In order to tap the potentials and increase the efficiency of multimodal container transport, developed countries have supported multimodal container transport in many ways. The U.S. government has played a major role in building container transport and multimodal transport systems. In 1991, it enacted the Intermodal Surface Transportation Efficiency Act (1991, ISTEA) to promote the development of multimodal transport. In 1998, it enacted the Transportation Equity Act for the 21st Century (TEA-21) to promote and coordinate multimodal transport in terms of mechanism, rules and infrastructure. It also set up an office for multimodal transport to coordinate various transport institutions. These policies and acts provided guarantee for establishing a world leadership for American logistics. The EU Common Transport Policy (1992), the British White Paper on Transport (1998) and the Japanese Integrated Plan for Logistics Policies (1997) all provided vast development space to fully tap the overall efficiency of multimodal container transport and general logistics and integrate the supply chains.
Multimodal container transport represents a re-innovation of container transport technology. From the mid-1990s to the beginning of this century, the efficiency of contain transport was low. The monotonous mode of container transport could not meet the demand of industrial chain management and development. As a result, creating a highly-efficient organizational form for multimodal container transport won widespread recognition and application across the world. Multimodal transport requires various types of transport enterprises to cooperate and provide cargo transport and service. Its efficiency depends on the close dovetailing and "seamless connection" between individual modes of transport.

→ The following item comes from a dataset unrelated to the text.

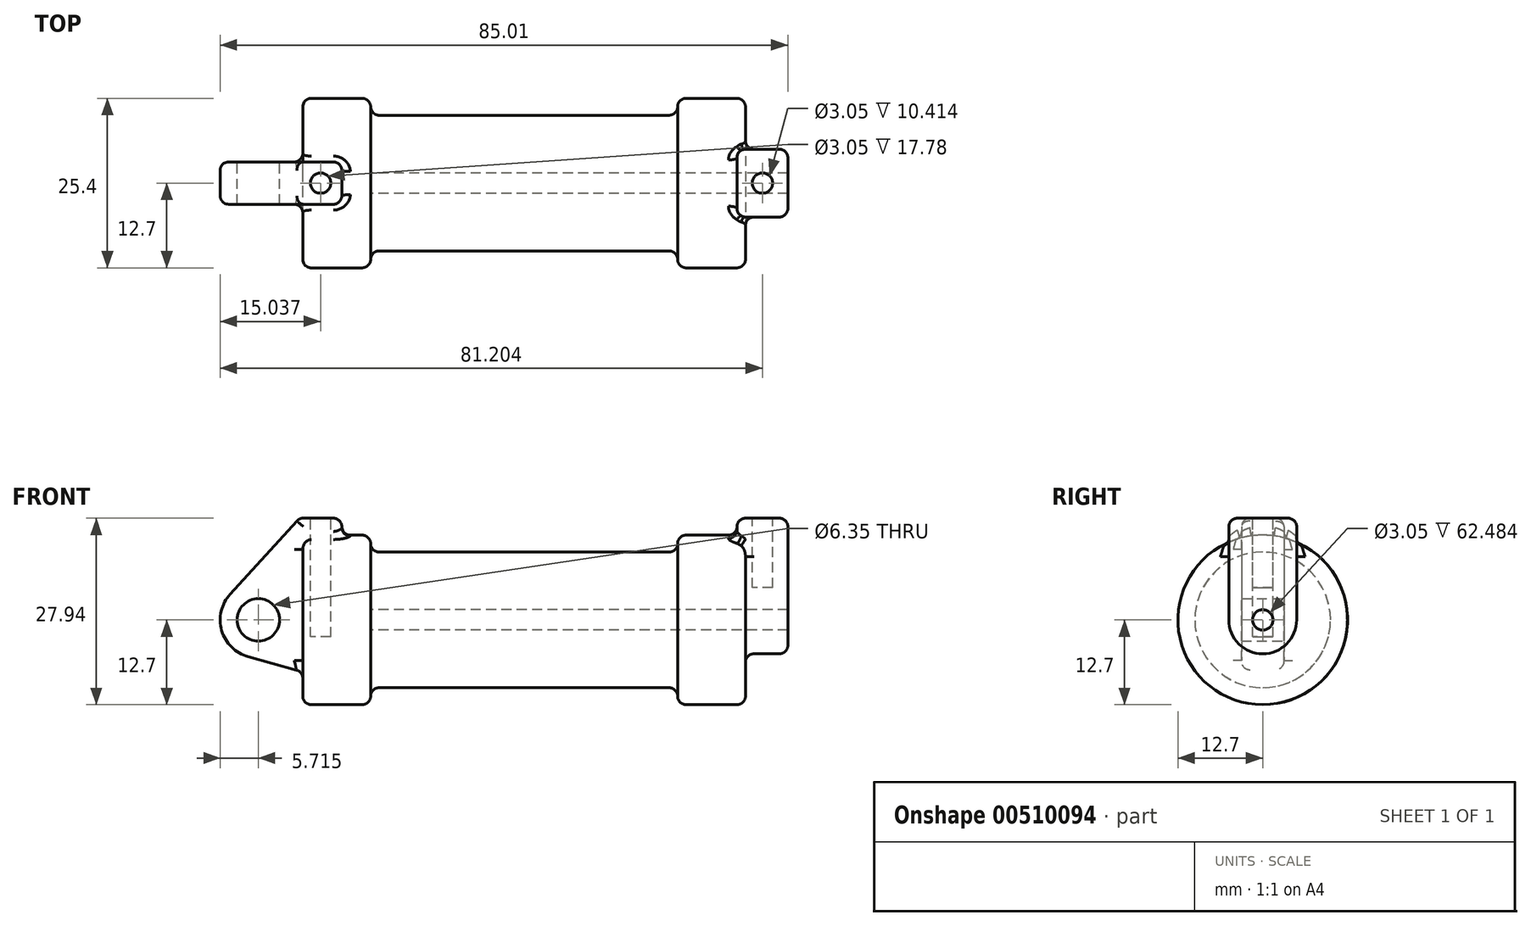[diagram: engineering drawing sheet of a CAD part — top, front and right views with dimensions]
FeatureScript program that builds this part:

Multimodal container transport represents the direction of logistics transport development. It has the following advantages. 1. It can simplify the procedures of cargo declaration, inspection, taxation, exchange settlement, tax rebate, account settlement, and claim settlement as much as possible and can provide flexible services. Multimodal container transport is both a mode of transport organization and also a mode of service. the Spanish Virtual Transport Enterprise (CAVE Logistics), made up of 55 small and medium-sized transport enterprises, increased its productivity by 30% and its new consumers by 80% and reduced transport cost by 25% after the mode of virtual integration was adopted. 2. It can improve credit information management and effectively reduce information asymmetry. 3. It can shorten the time of container stopover, reduce inventory, reduce cargo damage and other accidents, and enhance freight quality. It is more economical, safe, reliable, convenient and environment-friendly and can provide transport solutions with high performance-price ratios for remote inland places. Meanwhile, it can play a tangible role in elevating the position of inland places in international logistics systems. 4. It can help government strengthen supervision and administration over the entire cargo transport chains and provide truthful evidences for macroeconomic policy evaluations. 5. International multimodal transport can ensure local country to receive a fairly high ratio of transport earnings from the whole process of cargo transport and can help introduce new and advanced transport technologies.